Across three departments, six integrative research institutes, three clusters of excellence, four collaborative research centers, contributions from the Max Planck Institutes, two venture labs, and numerous federally and EU-funded projects, the research focuses of the NAT School are concentrated on the following six areas.
Accelerated Scientific Discovery
Exploration, exploitation and understanding of the vast chemical space for functional materials is virtually impossible by conventional manual experimentation and necessitates the integrated deployment of automated experimental and theoretical methods. We therefore employ high-throughput and combinatorial methods in materials design, synthesis, characterization and device building with close integration with corresponding virtual experiments. Recognizing the need to link virtual and physical experiments, we actively develop methods for inter-lab orchestration and ontology-linked data management.
Biomolecular Engineering & Design
Based on a quantitative understanding of biomolecular interactions as well as modern AI tools, we use nucleic acid nanotechnology and protein design to create a new level of sophistication in biomolecular design. Our goals range from controlling molecular self-organization to recreating life from the bottom up, and programming cells for sensing, computation, actuation and therapeutics.
Clean Technology Solutions
Clean Technologies refers to synergistic fundamental knowledge generation as well as technology development and transfer to reach UN Sustainability Goals and zero-emission targets in the energy, construction, mobility, chemical and pharmaceutical industry sectors. Our research activities in the NAT School spans biotechnological, physical and chemical approaches toward a circular economy and a sustainable society. The research excellence of Clean Technologies at the School is embodied by flagship research consortia, such as e-conversion and SystBioM, that significantly contribute to TUM's international ranking and credibility.

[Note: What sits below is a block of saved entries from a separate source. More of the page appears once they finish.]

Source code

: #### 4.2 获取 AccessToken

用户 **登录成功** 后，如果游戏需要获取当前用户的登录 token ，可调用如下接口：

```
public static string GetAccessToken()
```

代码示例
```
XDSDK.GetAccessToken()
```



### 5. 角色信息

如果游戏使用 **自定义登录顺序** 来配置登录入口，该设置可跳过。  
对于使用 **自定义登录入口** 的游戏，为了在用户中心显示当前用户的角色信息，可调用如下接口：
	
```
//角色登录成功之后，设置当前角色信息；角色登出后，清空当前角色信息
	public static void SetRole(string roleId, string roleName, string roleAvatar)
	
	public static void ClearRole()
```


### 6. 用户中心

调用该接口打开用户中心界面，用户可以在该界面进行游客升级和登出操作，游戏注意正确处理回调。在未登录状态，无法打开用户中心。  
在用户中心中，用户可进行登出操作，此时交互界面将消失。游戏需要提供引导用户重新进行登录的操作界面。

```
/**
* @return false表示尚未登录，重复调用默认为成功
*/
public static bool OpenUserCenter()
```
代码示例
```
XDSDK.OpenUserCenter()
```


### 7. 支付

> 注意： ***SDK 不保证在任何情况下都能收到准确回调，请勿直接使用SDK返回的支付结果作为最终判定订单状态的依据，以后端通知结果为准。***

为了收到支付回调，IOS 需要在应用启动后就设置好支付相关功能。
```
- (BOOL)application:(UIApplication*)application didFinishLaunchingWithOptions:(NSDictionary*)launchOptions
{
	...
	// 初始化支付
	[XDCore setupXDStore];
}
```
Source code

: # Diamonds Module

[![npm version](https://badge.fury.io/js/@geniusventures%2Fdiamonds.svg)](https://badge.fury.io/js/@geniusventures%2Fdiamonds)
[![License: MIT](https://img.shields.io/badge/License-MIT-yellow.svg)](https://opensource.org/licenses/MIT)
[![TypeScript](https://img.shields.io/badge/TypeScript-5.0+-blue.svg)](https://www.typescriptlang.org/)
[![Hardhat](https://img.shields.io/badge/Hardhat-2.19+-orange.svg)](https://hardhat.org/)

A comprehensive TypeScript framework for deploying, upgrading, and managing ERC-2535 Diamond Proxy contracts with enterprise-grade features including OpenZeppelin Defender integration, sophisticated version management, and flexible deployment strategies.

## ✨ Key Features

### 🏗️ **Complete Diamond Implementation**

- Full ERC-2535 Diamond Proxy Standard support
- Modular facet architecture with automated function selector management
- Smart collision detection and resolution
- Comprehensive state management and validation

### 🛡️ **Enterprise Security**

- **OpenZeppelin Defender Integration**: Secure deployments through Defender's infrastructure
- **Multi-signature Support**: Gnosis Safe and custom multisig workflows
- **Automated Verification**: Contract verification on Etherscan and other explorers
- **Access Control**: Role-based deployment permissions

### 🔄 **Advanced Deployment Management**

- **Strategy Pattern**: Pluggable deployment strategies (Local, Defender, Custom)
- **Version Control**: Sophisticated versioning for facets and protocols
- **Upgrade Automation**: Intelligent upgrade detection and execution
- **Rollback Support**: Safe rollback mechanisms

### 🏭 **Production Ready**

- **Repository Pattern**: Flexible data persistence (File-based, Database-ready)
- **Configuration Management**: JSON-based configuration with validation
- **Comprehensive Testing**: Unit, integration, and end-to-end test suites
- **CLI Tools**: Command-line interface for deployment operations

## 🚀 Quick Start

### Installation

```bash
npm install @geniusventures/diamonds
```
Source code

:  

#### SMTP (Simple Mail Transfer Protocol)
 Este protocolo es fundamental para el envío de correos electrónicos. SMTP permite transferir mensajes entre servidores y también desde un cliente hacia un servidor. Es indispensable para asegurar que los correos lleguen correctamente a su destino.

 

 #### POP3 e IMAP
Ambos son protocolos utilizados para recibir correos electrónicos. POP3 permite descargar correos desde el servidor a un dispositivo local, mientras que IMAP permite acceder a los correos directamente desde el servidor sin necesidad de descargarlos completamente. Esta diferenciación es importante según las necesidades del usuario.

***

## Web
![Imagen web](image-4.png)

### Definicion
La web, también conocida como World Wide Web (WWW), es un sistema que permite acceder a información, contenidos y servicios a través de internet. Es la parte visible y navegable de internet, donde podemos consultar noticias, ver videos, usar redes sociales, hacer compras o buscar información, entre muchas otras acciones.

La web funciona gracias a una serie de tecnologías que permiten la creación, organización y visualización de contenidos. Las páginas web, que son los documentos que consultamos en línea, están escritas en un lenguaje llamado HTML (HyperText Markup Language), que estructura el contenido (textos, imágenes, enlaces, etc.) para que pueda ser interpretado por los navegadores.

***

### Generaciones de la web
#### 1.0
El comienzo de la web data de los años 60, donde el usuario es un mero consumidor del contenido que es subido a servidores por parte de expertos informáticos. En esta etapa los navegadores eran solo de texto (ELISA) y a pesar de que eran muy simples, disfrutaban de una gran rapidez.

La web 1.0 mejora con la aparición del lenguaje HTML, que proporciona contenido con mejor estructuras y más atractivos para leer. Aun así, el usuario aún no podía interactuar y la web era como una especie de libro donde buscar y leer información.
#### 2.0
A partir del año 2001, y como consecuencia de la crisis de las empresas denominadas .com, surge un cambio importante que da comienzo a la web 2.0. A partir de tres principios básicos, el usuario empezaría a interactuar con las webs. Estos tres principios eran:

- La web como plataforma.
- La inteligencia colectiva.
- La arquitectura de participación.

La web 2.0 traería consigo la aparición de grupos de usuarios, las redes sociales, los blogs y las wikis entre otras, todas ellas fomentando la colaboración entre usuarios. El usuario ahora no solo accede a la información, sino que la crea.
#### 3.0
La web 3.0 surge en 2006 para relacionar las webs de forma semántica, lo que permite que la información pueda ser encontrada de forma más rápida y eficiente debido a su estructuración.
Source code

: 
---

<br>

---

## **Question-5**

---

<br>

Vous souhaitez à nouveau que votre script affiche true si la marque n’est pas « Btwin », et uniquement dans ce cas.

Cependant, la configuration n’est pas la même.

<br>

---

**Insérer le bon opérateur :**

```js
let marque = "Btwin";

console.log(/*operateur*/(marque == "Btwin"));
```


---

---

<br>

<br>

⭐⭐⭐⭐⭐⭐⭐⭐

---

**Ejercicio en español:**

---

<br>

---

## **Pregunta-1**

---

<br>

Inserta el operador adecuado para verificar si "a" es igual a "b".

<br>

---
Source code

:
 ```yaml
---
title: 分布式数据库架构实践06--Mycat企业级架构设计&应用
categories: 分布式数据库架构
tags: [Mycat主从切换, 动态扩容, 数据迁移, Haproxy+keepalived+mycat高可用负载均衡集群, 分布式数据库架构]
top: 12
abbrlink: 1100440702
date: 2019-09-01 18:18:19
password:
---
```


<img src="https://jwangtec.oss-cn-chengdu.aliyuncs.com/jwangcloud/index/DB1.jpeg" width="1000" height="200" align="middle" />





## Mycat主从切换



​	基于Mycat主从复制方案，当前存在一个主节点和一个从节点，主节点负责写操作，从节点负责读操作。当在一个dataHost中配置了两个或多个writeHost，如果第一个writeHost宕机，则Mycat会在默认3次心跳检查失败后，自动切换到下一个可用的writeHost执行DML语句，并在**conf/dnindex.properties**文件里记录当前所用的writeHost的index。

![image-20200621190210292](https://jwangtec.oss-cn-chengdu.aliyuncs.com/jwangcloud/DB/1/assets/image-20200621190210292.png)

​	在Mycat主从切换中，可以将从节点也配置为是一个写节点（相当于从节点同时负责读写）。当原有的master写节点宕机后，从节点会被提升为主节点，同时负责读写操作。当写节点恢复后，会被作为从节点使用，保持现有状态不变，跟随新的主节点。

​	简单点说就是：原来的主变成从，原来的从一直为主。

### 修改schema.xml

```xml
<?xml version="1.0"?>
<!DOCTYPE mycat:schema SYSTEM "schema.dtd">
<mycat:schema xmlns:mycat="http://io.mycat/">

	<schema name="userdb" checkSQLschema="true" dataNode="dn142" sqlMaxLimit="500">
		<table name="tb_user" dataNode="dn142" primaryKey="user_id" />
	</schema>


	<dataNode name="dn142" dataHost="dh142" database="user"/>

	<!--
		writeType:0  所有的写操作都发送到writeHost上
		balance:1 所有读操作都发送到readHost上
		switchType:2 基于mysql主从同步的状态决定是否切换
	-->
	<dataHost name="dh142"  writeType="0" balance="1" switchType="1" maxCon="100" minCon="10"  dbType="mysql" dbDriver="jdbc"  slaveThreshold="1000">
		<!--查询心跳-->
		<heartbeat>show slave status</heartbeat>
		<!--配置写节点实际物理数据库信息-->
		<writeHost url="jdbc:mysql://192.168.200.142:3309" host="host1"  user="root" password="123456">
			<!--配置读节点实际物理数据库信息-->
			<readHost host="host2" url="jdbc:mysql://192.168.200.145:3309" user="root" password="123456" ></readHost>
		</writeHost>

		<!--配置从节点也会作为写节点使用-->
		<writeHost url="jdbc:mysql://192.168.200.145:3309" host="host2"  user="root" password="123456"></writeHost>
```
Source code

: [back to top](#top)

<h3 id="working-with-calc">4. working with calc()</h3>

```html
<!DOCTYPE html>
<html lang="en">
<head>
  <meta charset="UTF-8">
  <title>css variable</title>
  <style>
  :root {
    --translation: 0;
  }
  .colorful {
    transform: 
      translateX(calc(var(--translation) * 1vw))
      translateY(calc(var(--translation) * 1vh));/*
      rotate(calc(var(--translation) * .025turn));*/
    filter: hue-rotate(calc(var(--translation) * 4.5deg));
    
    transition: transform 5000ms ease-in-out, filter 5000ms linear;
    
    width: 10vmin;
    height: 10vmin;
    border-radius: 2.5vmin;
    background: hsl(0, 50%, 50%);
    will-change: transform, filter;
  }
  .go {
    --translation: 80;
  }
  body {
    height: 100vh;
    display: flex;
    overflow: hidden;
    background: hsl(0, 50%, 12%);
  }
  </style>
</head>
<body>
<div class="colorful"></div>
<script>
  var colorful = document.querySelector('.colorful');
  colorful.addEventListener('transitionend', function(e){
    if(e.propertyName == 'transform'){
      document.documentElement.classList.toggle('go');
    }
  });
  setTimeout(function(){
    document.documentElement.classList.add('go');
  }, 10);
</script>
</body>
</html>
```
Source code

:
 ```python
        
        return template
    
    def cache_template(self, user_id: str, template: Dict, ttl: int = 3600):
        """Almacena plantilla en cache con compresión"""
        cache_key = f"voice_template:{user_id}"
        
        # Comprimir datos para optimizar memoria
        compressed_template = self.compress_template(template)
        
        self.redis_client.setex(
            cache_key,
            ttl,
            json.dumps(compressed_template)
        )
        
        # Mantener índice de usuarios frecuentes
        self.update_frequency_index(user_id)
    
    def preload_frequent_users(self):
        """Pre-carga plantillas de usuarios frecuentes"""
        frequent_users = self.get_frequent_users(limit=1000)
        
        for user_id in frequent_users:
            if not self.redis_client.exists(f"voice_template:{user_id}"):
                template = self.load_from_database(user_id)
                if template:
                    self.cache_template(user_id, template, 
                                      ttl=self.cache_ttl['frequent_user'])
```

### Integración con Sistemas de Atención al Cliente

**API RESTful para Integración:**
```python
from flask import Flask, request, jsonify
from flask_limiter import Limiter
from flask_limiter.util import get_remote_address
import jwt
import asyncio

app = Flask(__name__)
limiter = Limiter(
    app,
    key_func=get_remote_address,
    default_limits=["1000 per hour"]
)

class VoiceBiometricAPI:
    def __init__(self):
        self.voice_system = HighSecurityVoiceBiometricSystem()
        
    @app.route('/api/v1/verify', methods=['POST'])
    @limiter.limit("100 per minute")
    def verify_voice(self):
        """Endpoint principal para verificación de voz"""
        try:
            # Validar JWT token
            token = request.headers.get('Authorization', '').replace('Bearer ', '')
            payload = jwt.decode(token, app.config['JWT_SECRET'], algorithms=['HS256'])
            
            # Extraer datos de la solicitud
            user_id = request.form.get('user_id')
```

Fundamental Forces & Cosmic Evolution
In our core research area “Fundamental Forces & Cosmic Evolution” at NAT, we focus on unravelling the fundamental principles that govern the building blocks of matter and the dynamics of the universe. We investigate the properties and interactions of elementary particles in order to understand their role in cosmic evolution from the Big Bang to the present. We explore the formation of the universe, from the birth of particles and nuclei in the early moments of the cosmos to the formation of galaxies, stars and planetary systems. Additionally, we investigate fundamental questions in physics, focusing in particular on neutrinos and the elusive nature of dark matter. Together, this research area provides critical insights into the structure and evolution of the Universe, bridging the smallest scales of particle interactions to the grand scales of cosmic phenomena.
Fundamental Science for Health
Research in the Biomedical Sciences covers many scales of organization, from small molecules, supramolecules, proteins and nucleic acids to cells, cell assemblies and whole organisms. At the NAT School, we investigate protein and nucleic acid structures to understand their function and roles in disease mechanisms. We also develop small molecules and proteins that may lead to novel drugs. Creating new theranostic platforms against diseases with unmet need is a focus, together with the development of materials for drug delivery. Novel imaging techniques and research on organoids have great potential for medical applications.
Quantum Science & Technologies
Quantum Science & Technology unites the research fields of Quantum Physics and Information Science in a common framework. In this active area of research, the NAT School combines fundamental science with technological applications to shape the future of quantum matter, computation, simulation, communication, and sensing. The research spans fundamental science and bridges the gap to engineering applications, fostering the development of technologies such as quantum computers. These efforts strengthen TUM’s position in the field, enhancing its global standing and societal impact.